To commemorate Advent, deeply in the midst of the world, being worthy of God’s waiting for us…. Maybe it challenges us to start in grief and lament. I remember right after 9/11, Women Against Military Madness used the phrase, “leave us to grieve in peace” as their witness against the rage that was mounting to strike back, to destroy, to annihilate that which caused us pain. In this Advent time, I am drawn to the reality that without lament, without grief that is shared and witnessed, we are in danger of crushing that which has caused us pain.
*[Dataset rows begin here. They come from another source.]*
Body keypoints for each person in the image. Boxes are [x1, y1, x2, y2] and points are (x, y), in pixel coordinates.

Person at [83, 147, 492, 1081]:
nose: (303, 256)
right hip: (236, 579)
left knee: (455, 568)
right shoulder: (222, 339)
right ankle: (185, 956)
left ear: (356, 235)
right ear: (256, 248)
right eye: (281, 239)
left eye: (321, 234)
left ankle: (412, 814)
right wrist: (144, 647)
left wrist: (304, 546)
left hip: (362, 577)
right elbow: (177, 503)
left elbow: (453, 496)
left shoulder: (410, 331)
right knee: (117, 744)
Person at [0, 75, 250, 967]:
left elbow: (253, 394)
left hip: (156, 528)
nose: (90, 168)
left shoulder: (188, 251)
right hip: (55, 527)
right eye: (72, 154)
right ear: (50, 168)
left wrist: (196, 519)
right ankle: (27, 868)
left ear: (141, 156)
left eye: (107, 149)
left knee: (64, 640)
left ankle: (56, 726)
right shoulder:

I want to be clear, I think rage is a hugely important part of lament. And if we don’t get rage out of our bodies we can suffocate or seek to suffocate others. As many of you have heard me say before, one of the most powerful teachers I’ve ever had in my life was a Co-madre from El Salvador who had endured the death of five of her children at the hands of the death squads. To teach me how it was that she not only survived such pain, but was a fearless, faith-filled activist, she told me a story. She said every week, sometimes more often than that, she and the other co-madres, all of whom had lost husbands, partners and children to the death squads, gathered to tell their stories and to rage and weep together. They called it their time to desahogarse…. Their time to un-drown themselves. Their time to move from “I can’t breathe” to deeply breathing.
In ancient times, some women wore lachrymals as an amulet of sacred power. A lachrymal is a small vial that holds tears.
What un-drowning do you need to do in this Advent time? What lachrymal might you carry?